Text for analysis Start Marker

- Occupation: Professor of Social Health Psychology
- Spouse: Paul Wortman
- Awards: APA Distinguished Scientific Award for an Early Career Contribution in Psychology (1980)

Academic background
- Alma mater: Carnegie Institute of Technology, Duke University

Academic work
- Institutions: Stony Brook University

= Camille Wortman =

Clinical health psychologist

Camille B. Wortman (born July 2, 1947) is a clinical health psychologist and expert on grief and coping in response to traumatic events and loss. She is an Emeritus Professor of Psychology at Stony Brook University.

Wortman received the American Psychological Association Distinguished Scientific Award for an Early Career Contribution in Social Psychology in 1980, in recognition of her research "providing stimulating and influential analyses of how people react to uncontrollable outcomes and cope with undesirable life events." She was the recipient of a joint award from the APA Science Directorate and the National Science Foundation recognizing the achievements of women in science.

Text for analysis End Marker
Recorded information Start Marker

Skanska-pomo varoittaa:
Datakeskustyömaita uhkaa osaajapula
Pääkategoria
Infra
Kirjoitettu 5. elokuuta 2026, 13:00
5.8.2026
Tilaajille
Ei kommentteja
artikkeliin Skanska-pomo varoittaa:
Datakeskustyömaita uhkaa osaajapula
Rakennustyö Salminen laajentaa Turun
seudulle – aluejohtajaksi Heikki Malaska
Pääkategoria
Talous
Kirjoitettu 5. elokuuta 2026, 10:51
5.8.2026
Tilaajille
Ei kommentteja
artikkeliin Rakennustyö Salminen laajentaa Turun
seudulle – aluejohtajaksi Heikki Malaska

Recorded information End Marker
Recorded information Start Marker

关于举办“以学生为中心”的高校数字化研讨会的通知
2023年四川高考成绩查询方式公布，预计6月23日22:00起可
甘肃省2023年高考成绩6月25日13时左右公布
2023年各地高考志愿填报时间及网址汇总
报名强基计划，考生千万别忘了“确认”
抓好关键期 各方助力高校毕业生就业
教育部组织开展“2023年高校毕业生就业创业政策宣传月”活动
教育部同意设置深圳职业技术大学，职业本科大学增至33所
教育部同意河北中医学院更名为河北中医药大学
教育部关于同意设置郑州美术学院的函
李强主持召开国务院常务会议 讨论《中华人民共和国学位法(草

Recorded information End Marker
Recorded information Start Marker

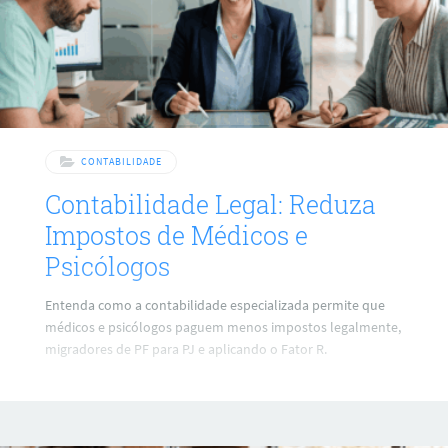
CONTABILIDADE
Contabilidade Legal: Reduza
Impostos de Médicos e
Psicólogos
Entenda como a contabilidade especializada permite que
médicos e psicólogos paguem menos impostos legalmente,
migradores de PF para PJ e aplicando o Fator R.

Recorded information End Marker

◆ **Instructions for the task**
Continue the biography of Camille Wortman from the point at which it stops. The rows have no connection to the biography of Camille Wortman.

◆ **Result of this exercise**
== Biography ==
Wortman was born in a small town near Pittsburgh, Pennsylvania. She had no plans of pursuing academics until she was accepted into Carnegie Institute of Technology in 1965. Wortman enrolled in Daryl Bem's social psychology course and was given a summer research assistantship at the college through him, thus beginning her career in psychology. Around this time, she also met her future husband Paul Wortman, a graduate student in psychology at Carnegie Institute of Technology.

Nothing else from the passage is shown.